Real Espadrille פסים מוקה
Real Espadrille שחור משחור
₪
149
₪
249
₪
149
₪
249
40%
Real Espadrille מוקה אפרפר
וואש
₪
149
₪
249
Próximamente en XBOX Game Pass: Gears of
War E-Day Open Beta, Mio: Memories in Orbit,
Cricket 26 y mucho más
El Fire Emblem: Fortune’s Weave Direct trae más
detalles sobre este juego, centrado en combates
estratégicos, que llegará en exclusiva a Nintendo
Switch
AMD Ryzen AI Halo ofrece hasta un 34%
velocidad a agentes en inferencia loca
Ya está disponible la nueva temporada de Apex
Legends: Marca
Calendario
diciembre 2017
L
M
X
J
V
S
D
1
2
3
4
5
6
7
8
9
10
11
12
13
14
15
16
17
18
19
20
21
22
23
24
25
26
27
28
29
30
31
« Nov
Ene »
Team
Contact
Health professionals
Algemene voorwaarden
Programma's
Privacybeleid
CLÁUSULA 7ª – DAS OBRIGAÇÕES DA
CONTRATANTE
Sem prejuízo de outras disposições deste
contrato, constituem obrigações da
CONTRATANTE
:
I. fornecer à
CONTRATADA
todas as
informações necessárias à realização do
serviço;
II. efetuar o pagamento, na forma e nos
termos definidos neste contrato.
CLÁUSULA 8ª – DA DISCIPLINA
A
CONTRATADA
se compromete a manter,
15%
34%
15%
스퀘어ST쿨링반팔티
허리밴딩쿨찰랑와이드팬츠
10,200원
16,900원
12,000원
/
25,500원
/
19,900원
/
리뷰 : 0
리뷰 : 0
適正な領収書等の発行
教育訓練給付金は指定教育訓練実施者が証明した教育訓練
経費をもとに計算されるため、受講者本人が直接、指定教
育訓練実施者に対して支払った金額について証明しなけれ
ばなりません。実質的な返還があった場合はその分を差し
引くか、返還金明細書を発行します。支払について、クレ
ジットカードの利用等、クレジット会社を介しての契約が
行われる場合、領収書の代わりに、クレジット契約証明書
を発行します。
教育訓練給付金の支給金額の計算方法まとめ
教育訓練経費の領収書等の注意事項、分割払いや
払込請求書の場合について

# # # # #

## Exercise
Give the records above again, substituting "Classic Espadrille" for every "Real Espadrille" and changing nothing else.

## Output for this exercise
Classic Espadrille פסים מוקה
Classic Espadrille שחור משחור
₪
149
₪
249
₪
149
₪
249
40%
Classic Espadrille מוקה אפרפר
וואש
₪
149
₪
249
Próximamente en XBOX Game Pass: Gears of
War E-Day Open Beta, Mio: Memories in Orbit,
Cricket 26 y mucho más
El Fire Emblem: Fortune’s Weave Direct trae más
detalles sobre este juego, centrado en combates
estratégicos, que llegará en exclusiva a Nintendo
Switch
AMD Ryzen AI Halo ofrece hasta un 34%
velocidad a agentes en inferencia loca
Ya está disponible la nueva temporada de Apex
Legends: Marca
Calendario
diciembre 2017
L
M
X
J
V
S
D
1
2
3
4
5
6
7
8
9
10
11
12
13
14
15
16
17
18
19
20
21
22
23
24
25
26
27
28
29
30
31
« Nov
Ene »
Team
Contact
Health professionals
Algemene voorwaarden
Programma's
Privacybeleid
CLÁUSULA 7ª – DAS OBRIGAÇÕES DA
CONTRATANTE
Sem prejuízo de outras disposições deste
contrato, constituem obrigações da
CONTRATANTE
:
I. fornecer à
CONTRATADA
todas as
informações necessárias à realização do
serviço;
II. efetuar o pagamento, na forma e nos
termos definidos neste contrato.
CLÁUSULA 8ª – DA DISCIPLINA
A
CONTRATADA
se compromete a manter,
15%
34%
15%
스퀘어ST쿨링반팔티
허리밴딩쿨찰랑와이드팬츠
10,200원
16,900원
12,000원
/
25,500원
/
19,900원
/
리뷰 : 0
리뷰 : 0
適正な領収書等の発行
教育訓練給付金は指定教育訓練実施者が証明した教育訓練
経費をもとに計算されるため、受講者本人が直接、指定教
育訓練実施者に対して支払った金額について証明しなけれ
ばなりません。実質的な返還があった場合はその分を差し
引くか、返還金明細書を発行します。支払について、クレ
ジットカードの利用等、クレジット会社を介しての契約が
行われる場合、領収書の代わりに、クレジット契約証明書
を発行します。
教育訓練給付金の支給金額の計算方法まとめ
教育訓練経費の領収書等の注意事項、分割払いや
払込請求書の場合について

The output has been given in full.